Test COO to CSR converter, drag race against CUDA impl
Test SpMV kernel, again vs. CUDA impl
Implement sparse QR in CUDA (reference)
Discuss iterative solvers more
Plug in COO to CSR to torch
Improve BCSR support

CGD

This repository implements a high-performance Conjugate Gradient Descent (CGD) solver for sparse linear systems, accelerated by Apple Metal on macOS devices.

It features a custom PyTorch extension that performs Sparse Matrix-Vector multiplication (SpMV) and iterative solver steps entirely on the GPU. By leveraging fused kernels and Metal's SIMD-group functions, this implementation minimizes memory bandwidth usage and CPU-GPU synchronization overhead compared to standard solvers.

Usage

Data Preparation (Key Packing)

The solver accepts input in Coordinate (COO) format.

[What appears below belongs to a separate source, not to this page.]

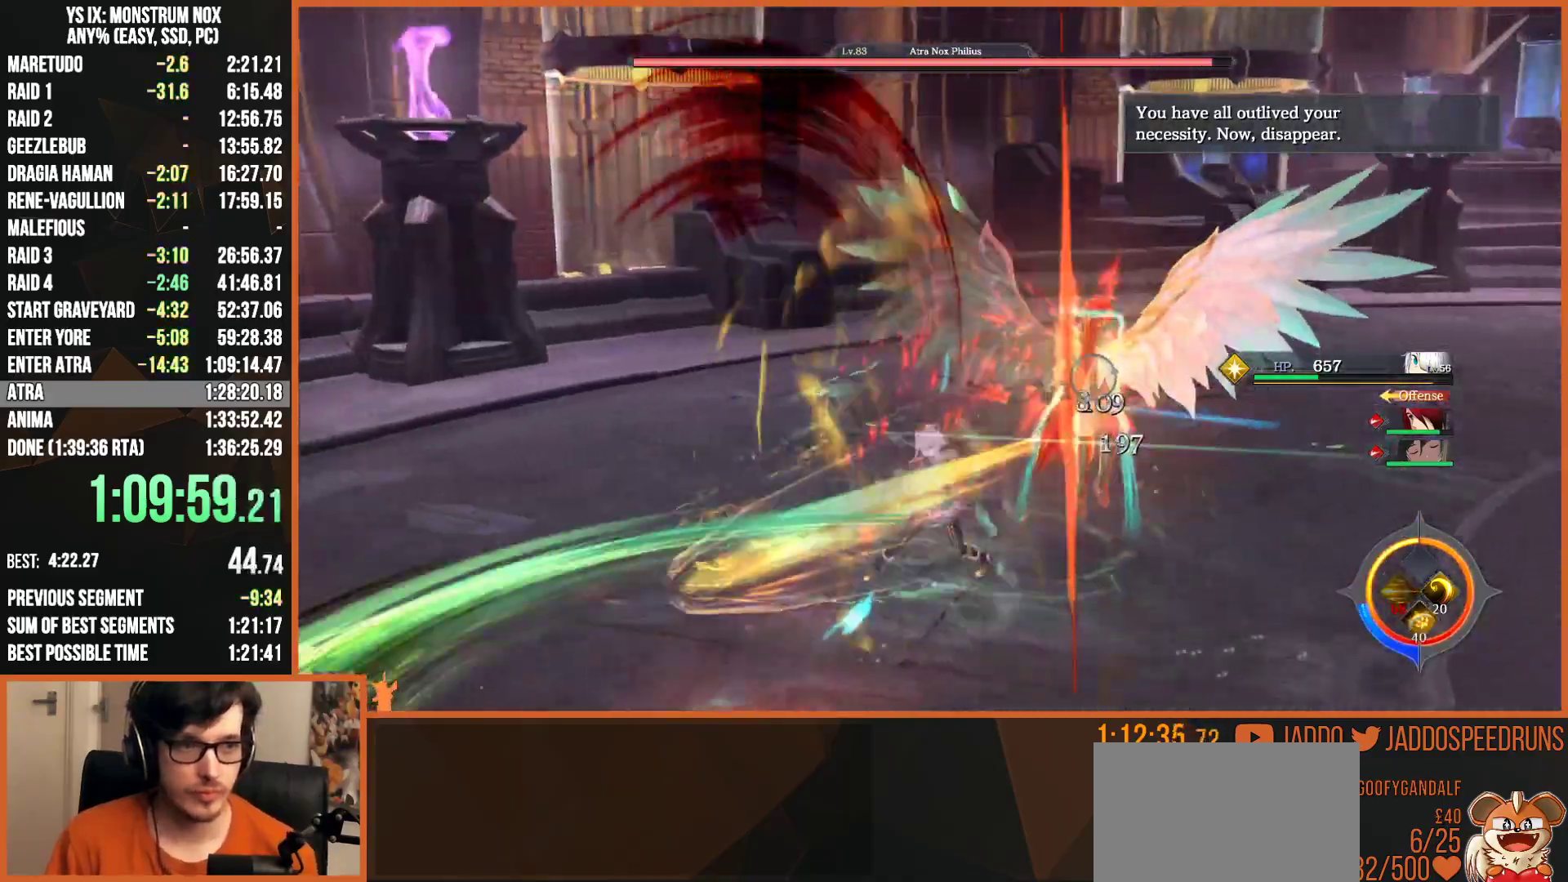
{"buttons": ["SQUARE"], "left_stick": "up-right", "right_stick": "center", "events": [[17, "SQUARE", "up"], [50, "left_stick", "up-right"], [100, "SQUARE", "down"], [183, "SQUARE", "up"], [267, "SQUARE", "down"], [350, "SQUARE", "up"], [433, "SQUARE", "down"]]}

To efficiently sort and convert this to CSR format on the GPU, the row and column indices must be packed into a single 64-bit integer key.

The packing logic places the row index in the high 32 bits and the column index in the low 32 bits.

import torch

def pack_keys(row_indices, col_indices):
    """
    Packs row and column indices into a single uint64 key.
    High 32 bits: Row Index
    Low 32 bits: Col Index
    """
    row_indices = row_indices.to(torch.int64)
    col_indices = col_indices.to(torch.int64)
    return (row_indices << 32) | col_indices

Running the Solver

Below is an example of initializing the custom tensor and solving $Ax=b$.

import torch
import spmv 

# Define problem size
num_rows = 1024
num_cols = 1024

# Create a sample diagonal matrix (Indices and Values)
rows = torch.arange(num_rows)
cols = torch.arange(num_cols)
values = torch.ones(num_rows, dtype=torch.float32)

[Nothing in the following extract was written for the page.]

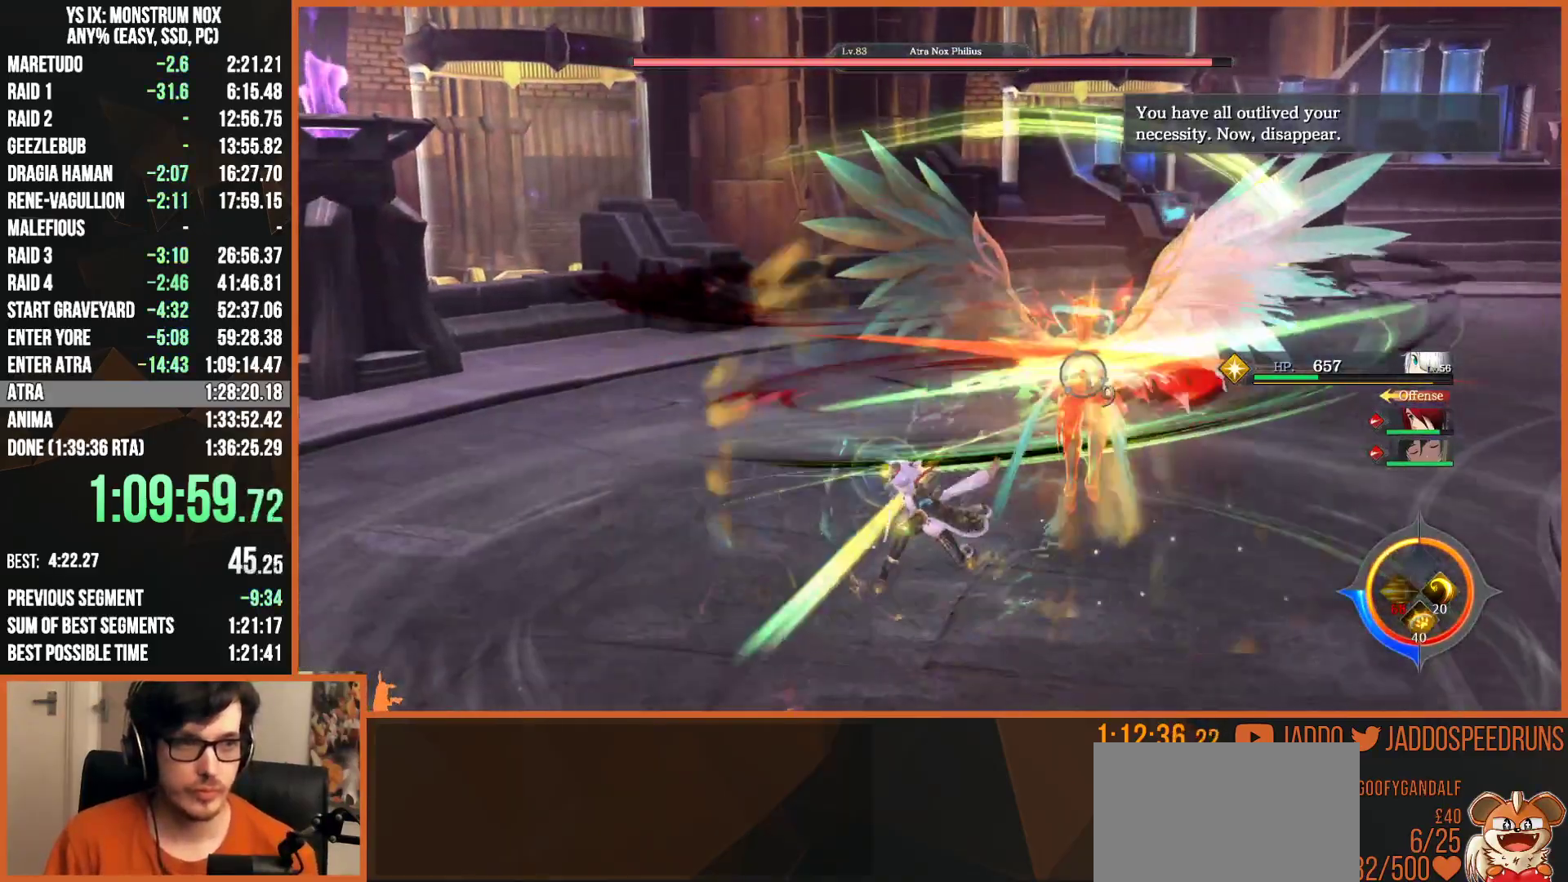
{"buttons": ["CIRCLE", "L2"], "left_stick": "up", "right_stick": "center", "events": [[33, "SQUARE", "up"], [50, "left_stick", "center"], [100, "SQUARE", "down"], [200, "SQUARE", "up"], [283, "SQUARE", "down"], [383, "SQUARE", "up"], [483, "CIRCLE", "down"], [483, "L2", "down"], [483, "left_stick", "up"]]}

# Create RHS vector 'b' and initial guess 'x'
b = torch.randn(num_rows, dtype=torch.float32)
x_solution = torch.zeros(num_cols, dtype=torch.float32)

# Pack keys for the internal sorter
keys = pack_keys(rows, cols)

# Initialize the Metal CSR Tensor
# The constructor handles the COO -> CSR conversion on the GPU
tensor = spmv.csr_tensor(
    keys,           
    values,         
    torch.zeros(num_rows + 1, dtype=torch.int32),     # Buffer for row_ptr
    torch.zeros(keys.shape[0], dtype=torch.int32),    # Buffer for col_ind
    torch.zeros(keys.shape[0], dtype=torch.float32),  # Buffer for sorted values
    num_rows,
    num_cols
)

# Run CGD
# The result is written in-place to x_solution
tensor.cgd(b, x_solution)

print(f"Residual: {torch.norm(values * x_solution - b)}")

Benchmarks

We benchmarked the solver against standard CPU implementations using two distinct matrix topologies:

ML Block-Sparse: Structured sparsity common in pruned machine learning models.
Physics Stencil: 5-point Laplacian stencil common in finite difference simulations.

Performance Results

BiCGSTAB

This repository implements a high-performance Bi-Conjugate Gradient Stabilized (BiCGSTAB) solver for sparse linear systems, accelerated by Apple Metal on macOS devices.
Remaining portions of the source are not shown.